Physical examination guides choice of exercises
Choice of exercises is based on functional limitations rather than a specific diagnosis. In Lawrence’s case, the fall likely caused both traumatic bursitis and tendonitis. The pain associated with movement, however, will cause reflex inhibition of other muscles, altering biomechanical function. Muscles contract in a coordinated fashion to produce movement, and this coordination must be restored. Lawrence should exercise to strengthen the tissues that are painful with movement (abduction and external rotation) and to increase the ROM of restricted areas (internal rotation and flexion). Proprioceptive exercises might help also.17
Case 3
Gail, a 50-year-old businesswoman, swims for 30 minutes every morning. She developed medial knee pain 3 weeks after she began training for a Masters competition. She is willing to do whatever it takes to get better, but does not want to stop training. She would like to know what is safe and what should be avoided.
Activity without pain
When damaged tissues are stressed, pain increases. Occasionally, patients feel pain only after an activity due to a delayed inflammatory reaction. If pain does not increase during or after exercises, the exercises are at least not causing further damage. Absence of activity weakens not only muscles and tendons, but also ligaments.18,19
Results of randomized controlled trials suggest that both painful20 and painless21 eccentric exercises (resistance applied to muscles as they are lengthening, such as biceps that eccentrically contract to lower a weight) are effective for tendinopathy. More studies are needed to determine which approach is more effective.

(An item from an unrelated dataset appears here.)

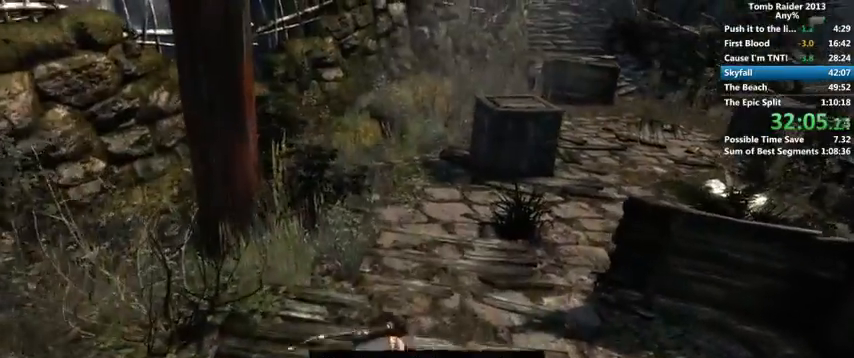
Gameplay with keyboard and mouse; each line is a JSON object with the keys and mouse buttons held at the frame after it. "events" lists presses ("down") and releases ("up") of "1", "2", "3", "4", "5", "6", "a", "alt", "b", "c", "caps_lock", "ctrl", "d", "down", "e", "f", "g", "h", "left", "q", "r", "right", "s", "shift", "space", "t", "tab", "up", "v", "w", "x", "y", "z", "mouse_left", "mouse_wheel" and "mouse_right" between this image and that frame as [ms after this image, input, new state], when the widget could be followed in between. "mouse_left", "mouse_wheel", "mouse_right" = the "left", "wheel", "right" buttons of the "mouse" list. No other keys are recorded. "wheel" means that the mouse wheel is clicked or scrolled. Mouse movement is not recorded.
{"keys": ["w"], "mouse": [], "events": [[100, "space", "down"], [133, "space", "up"], [233, "space", "down"], [300, "space", "up"], [400, "space", "down"], [467, "space", "up"]]}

Gail’s medial knee pain is likely due to either patellofemoral syndrome or pes anserine tendonitis (tendonitis related to insertion of the sartorius, gracilis, or semitendinosus muscles on the proximal medial tibia). During swimming, knees are more stressed during the breast-stroke whip-kick or while treading water. Gail will likely be able to swim without pain if she uses the flutter kick for all strokes or if she places a float board between her legs and swims with her arms only. As she improves, she can alternate whip-kick with flutter kick for successive laps and gradually increase her use of the whip-kick.
Lawrence in Case 2 can also modify his activity. With careful questioning, a physician would learn that Lawrence’s shoulder pain during cycling is due to vibrations transmitted to his shoulder while riding over the surface of the road and the potholes. This vibration will not be present on a stationary bicycle or while riding on designated bicycle paths and is minimized when less weight is transferred to the arms (eg, using upright posture on a hybrid bicycle).
Case 4
David, a 30-year-old ultimate Frisbee player, strained his hip adductor 3 months ago. It improved with 6 weeks’ rest. He returned to play, but felt the muscle pull again during the third game of a tournament the following weekend. He wants to know when it will be safe for him to return to play.

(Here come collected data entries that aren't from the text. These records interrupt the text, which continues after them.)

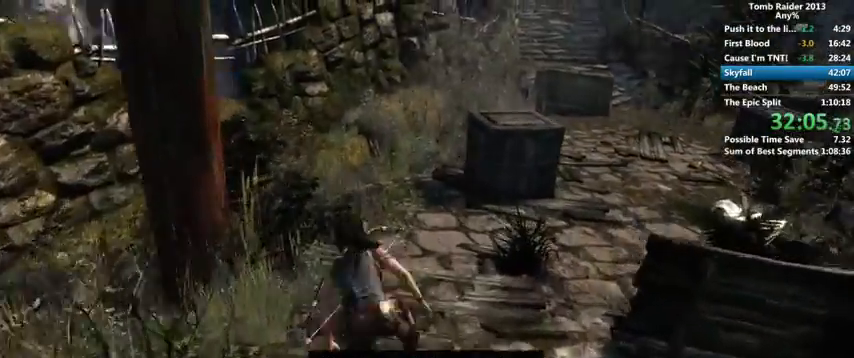
{"keys": ["space", "w"], "mouse": [], "events": [[33, "space", "down"], [100, "space", "up"], [200, "space", "down"], [233, "space", "up"], [333, "space", "down"], [400, "space", "up"], [500, "space", "down"]]}
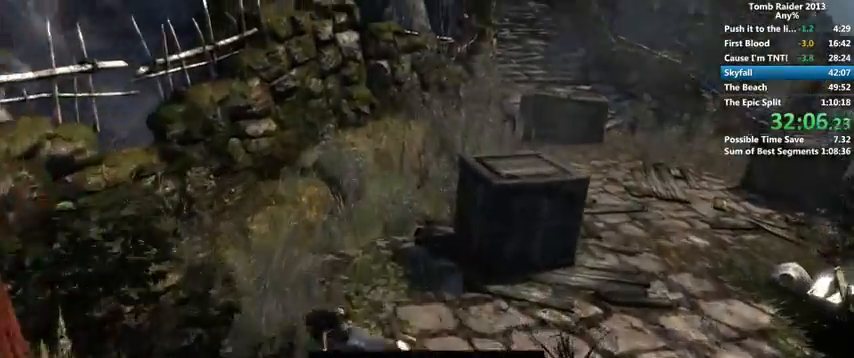
{"keys": ["w"], "mouse": [], "events": [[33, "space", "up"], [167, "space", "down"], [200, "space", "up"], [300, "space", "down"], [367, "space", "up"], [467, "space", "down"], [500, "space", "up"]]}
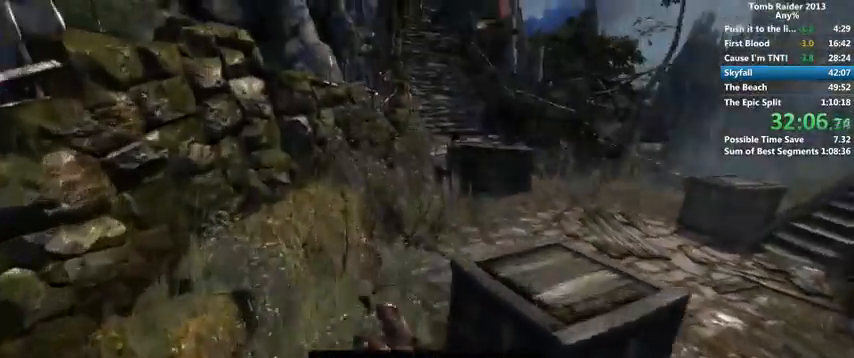
{"keys": ["w"], "mouse": [], "events": [[100, "space", "down"], [133, "space", "up"], [233, "space", "down"], [267, "space", "up"], [367, "space", "down"], [433, "space", "up"]]}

Start slowly, increase gradually
If a person’s strength is less than 80% of normal, risk of injury is generally thought to be increased.22 Evidence is limited, and there are no corresponding data for proprioception, ROM, or endurance. In addition, there are no readily available clinical tools for measuring these functions accurately. Clinicians should use the basic principle of any exercise training: start slowly and increase gradually.

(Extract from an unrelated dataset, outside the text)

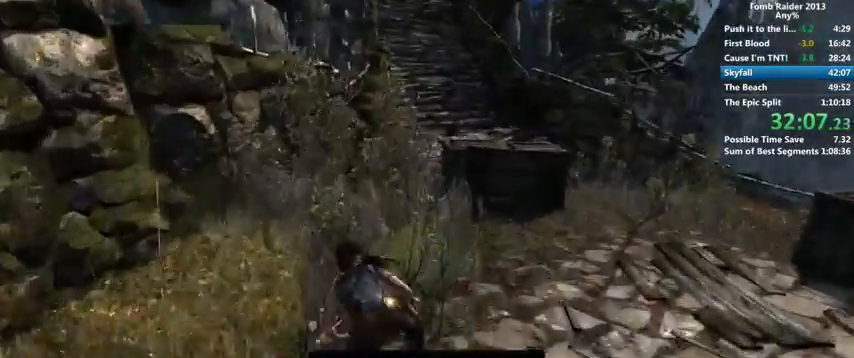
{"keys": ["space", "w"], "mouse": [], "events": [[33, "space", "down"], [100, "space", "up"], [200, "space", "down"], [267, "space", "up"], [467, "space", "down"]]}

The FITT acronym aids in remembering how tissue stress can be minimized: frequency (times per week), intensity (resistance, speed, hills), timing (exercise duration), and type (of activity). There is no magic formula, but many sports medicine physicians suggest that increases in activity of more than 10% to 20% per week increase risk of injury or re-injury. Changing from 2 sessions to 3 sessions weekly is a 50% increase, so either the intensity or the duration should be reduced.
In an optimal world, David would complete each of the following stages without pain before progressing: walk long distances, jog, sprint, sprint and cut, practice drills, play one game every 2 days, and so on. David might decide, however, to play with an increased risk of injury if it is play-off time and the injury will not cause permanent damage.
Case 5
Marie Yvonne, a 70-year-old woman, walks for 45 minutes every morning. She was diagnosed with plantar fasciitis (heel spur) 9 months ago. The pain got worse, and she has not walked for 8 weeks. Stretching, physiotherapy, and night splints were all ineffective.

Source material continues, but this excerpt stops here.